The Social Security Trust Fund really belongs to those who have paid and are paying into it as well as those who will pay into it.
Thanks for posting this.
ProgressiveEconomist
(5,818 posts)quibble with your post: Isn't having Treasury issue new publicly-traded debt to buy back Trust Fund bonds just as good as having Congress pay back Social Security from general tax revenues? That was Bill Clinton's plan, after he failed to get Congress to establish a centrally-managed Sovereign Wealth fund dedicated to paying out Boomer retirement benefits. Clinton eliminated deficits, building up Treasury's credit capacity so it easily would be able to fund payments to the Trust Fund from publicly-traded bond sales.
Unfortunately, George W Bush has made that path to repaying the Trust Fund very difficult also.
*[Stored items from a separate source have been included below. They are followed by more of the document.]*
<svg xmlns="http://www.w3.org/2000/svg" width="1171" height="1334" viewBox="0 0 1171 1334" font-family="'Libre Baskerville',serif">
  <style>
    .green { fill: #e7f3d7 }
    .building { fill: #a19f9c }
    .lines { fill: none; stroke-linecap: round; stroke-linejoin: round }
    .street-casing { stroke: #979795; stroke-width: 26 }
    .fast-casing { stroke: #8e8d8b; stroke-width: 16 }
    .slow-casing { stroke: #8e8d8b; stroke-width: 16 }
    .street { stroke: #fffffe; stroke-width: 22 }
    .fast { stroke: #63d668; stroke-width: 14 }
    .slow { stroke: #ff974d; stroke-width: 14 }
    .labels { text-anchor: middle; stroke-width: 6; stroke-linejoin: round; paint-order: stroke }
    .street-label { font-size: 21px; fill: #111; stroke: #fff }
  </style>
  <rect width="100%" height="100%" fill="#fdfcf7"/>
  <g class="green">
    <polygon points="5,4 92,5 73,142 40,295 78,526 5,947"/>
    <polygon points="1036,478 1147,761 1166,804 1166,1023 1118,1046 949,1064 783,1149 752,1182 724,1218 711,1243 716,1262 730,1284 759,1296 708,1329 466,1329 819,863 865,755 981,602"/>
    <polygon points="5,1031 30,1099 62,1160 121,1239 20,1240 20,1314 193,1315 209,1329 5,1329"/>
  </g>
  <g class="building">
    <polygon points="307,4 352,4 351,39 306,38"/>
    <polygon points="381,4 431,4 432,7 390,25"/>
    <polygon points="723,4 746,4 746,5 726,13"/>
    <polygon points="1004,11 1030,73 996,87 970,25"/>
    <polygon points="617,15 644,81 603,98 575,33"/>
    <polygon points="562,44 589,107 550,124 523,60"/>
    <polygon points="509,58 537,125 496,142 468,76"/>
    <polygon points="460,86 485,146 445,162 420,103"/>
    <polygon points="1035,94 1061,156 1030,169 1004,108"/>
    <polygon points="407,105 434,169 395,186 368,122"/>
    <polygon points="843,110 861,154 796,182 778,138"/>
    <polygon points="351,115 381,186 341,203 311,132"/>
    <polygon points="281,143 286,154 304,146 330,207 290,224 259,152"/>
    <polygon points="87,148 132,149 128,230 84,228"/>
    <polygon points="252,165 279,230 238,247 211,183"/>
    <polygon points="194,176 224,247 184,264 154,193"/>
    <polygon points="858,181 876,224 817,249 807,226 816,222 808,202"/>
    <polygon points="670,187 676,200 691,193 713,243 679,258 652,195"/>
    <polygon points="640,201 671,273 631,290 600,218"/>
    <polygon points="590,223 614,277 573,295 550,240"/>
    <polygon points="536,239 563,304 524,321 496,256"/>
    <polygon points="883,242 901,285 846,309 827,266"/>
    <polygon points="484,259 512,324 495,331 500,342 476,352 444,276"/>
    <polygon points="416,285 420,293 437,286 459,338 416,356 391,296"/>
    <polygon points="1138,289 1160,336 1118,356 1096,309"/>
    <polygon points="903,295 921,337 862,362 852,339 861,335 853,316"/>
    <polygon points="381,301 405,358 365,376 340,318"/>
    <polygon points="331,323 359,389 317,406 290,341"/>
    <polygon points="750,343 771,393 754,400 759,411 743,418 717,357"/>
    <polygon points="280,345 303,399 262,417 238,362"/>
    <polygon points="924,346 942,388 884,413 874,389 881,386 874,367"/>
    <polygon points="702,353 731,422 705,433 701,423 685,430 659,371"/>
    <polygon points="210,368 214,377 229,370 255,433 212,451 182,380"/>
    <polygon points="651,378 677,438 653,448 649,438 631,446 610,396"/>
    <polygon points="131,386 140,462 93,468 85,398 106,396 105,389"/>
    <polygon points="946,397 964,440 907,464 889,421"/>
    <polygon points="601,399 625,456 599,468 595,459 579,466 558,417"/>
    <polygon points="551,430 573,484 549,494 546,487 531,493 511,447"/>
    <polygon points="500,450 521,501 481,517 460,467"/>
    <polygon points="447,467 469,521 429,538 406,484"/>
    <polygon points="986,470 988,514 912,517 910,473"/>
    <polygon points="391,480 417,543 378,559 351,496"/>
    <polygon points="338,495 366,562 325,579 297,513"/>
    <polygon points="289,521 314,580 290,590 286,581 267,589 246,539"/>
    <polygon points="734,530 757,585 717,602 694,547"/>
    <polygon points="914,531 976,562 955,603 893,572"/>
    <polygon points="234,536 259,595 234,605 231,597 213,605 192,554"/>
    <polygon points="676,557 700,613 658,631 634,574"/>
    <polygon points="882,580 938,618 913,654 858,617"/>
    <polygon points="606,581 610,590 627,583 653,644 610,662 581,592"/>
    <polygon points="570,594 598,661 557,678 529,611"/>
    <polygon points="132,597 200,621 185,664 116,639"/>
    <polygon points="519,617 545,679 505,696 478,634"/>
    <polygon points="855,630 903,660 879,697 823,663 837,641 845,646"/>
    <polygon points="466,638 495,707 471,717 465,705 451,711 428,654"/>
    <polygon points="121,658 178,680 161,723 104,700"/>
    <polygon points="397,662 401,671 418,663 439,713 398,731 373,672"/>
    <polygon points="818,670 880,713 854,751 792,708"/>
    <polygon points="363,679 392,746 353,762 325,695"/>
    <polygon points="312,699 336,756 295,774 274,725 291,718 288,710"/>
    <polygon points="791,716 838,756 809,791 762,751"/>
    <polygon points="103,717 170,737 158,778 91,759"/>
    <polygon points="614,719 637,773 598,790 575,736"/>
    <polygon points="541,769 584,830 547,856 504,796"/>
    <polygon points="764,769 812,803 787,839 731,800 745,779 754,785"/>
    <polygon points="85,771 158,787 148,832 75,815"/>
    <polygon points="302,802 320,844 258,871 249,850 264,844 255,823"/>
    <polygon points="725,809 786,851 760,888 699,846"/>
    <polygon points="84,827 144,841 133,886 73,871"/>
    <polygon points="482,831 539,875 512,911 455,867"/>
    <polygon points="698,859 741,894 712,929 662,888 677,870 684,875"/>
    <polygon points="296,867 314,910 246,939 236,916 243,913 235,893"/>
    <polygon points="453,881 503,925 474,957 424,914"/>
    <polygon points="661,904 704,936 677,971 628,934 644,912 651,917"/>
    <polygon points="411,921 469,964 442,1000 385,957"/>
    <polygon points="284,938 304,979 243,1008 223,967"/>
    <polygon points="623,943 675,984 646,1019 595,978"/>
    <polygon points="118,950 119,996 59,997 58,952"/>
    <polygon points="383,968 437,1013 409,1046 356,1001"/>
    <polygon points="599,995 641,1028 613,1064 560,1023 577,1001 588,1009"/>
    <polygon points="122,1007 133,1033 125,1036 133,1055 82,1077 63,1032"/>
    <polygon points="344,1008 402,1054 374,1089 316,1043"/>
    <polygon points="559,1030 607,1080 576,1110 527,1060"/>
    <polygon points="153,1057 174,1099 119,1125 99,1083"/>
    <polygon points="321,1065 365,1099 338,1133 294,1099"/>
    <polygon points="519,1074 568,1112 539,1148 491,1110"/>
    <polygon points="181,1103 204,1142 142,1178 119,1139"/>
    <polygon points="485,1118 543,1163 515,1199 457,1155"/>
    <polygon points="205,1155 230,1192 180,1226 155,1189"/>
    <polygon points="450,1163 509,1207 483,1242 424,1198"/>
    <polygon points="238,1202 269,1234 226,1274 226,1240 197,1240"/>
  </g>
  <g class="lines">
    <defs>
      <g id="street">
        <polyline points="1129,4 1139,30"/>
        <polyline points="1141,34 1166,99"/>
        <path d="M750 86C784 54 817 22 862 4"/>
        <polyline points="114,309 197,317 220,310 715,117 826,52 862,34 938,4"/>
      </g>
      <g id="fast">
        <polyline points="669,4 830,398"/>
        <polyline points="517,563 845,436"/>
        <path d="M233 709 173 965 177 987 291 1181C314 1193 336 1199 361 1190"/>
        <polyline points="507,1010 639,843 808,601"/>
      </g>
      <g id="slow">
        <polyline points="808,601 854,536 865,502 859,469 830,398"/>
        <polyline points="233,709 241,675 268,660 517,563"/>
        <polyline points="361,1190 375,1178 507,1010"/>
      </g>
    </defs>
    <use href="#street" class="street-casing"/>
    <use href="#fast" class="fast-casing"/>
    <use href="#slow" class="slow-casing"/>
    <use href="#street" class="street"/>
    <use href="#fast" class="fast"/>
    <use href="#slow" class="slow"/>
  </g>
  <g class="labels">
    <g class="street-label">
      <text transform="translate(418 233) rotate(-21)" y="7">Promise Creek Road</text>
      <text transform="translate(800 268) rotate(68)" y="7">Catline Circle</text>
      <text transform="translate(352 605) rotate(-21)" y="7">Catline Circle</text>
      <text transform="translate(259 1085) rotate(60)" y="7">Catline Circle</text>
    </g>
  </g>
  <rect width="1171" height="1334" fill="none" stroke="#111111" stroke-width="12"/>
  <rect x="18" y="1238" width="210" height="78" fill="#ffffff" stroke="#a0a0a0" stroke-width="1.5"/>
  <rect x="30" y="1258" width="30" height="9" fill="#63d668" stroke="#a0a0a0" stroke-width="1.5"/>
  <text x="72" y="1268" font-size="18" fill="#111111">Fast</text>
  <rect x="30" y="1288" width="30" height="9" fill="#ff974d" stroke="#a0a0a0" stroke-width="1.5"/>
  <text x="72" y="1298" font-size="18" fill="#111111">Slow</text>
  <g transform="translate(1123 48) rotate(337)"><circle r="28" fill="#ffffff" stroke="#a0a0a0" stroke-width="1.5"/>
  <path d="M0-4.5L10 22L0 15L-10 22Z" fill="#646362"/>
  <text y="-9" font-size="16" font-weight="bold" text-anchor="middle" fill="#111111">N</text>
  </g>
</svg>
Good luck borrowing trillions for the Trust Fund when Treasury already has to borrow 40 cents for every dollar of general federal spending.
dkf
(37,305 posts)So you are against the payroll tax holiday?
Faryn Balyncd
(5,125 posts)k and r
ProgressiveEconomist
(5,818 posts)anything in the OP and Reply #1 anyplace else you wish, with two provisos:
.
ProgressiveEconomist
(5,818 posts)Do not distort what I said here so much that I would disagree with you.
Be sure to include the link to this thread: http://www.democraticunderground.com/100225553 .
econoclast
(543 posts)You say that
"Greenspan did not establish a Sovereign Wealth Fund to see to it that the positive FICA cash flow actually would be used to pay retirements when Boomers would bulge out of the age distribution."
If a SWF had been established, in what should the Funds have been invested?
ProgressiveEconomist
(5,818 posts)to dedicate FICA to retirement and disability benefits, broad indexes of bonds and equities would be most appropriate.
See http://www.clintonfoundation.org/legacy/012099-fact-sheet-on-saving-social-security-now.htm . Clinton held a memorable WH Forum on this issue, but congressional Republicans shot down the resulting Sovereign Wealth Fund policy proposal for SS reform.
Noteworthy among the speakers at that forum was MIT's Peter Diamond, who won the Nobel Prize in Economics last year, but in June of this year withdrew from his Fed nomination because Senator Richard Shelby (R-AL) and other Republicans had blocked Diamond as "UNQUALIFIED"! See http://thinkprogress.org/economy/2011/06/06/237019/nobel-winnerdiamond-withdraws
Note that, following Republican rejection of Clinton's proposal to dedicate FICA cash to its ostensible sole purpose, George W Bush proceeded to squander more that half of the entire positive FICA cash flow since Greenspan ginned it up in the early 80s. A historic last chance to make it easy for tens of millions of Baby Boomers to retire was lost, but very few people noticed, or even would have understood what was happening had they noticed.
gratuitous
(82,849 posts)The wealthy stole that money fair and square. Asking them to pay it back is class warfare! Ask Rush. Or Billo. Or any of a hundred other multimillionaires with daily access to a national broadcast platform, who are so oppressed they can barely squeeze a word edgewise into our national conversation.
Aren't you ashamed?
Curmudgeoness
(18,219 posts)no one is listening. I think you did a great job of explaining it, and I hope that more people will pay attention to the details.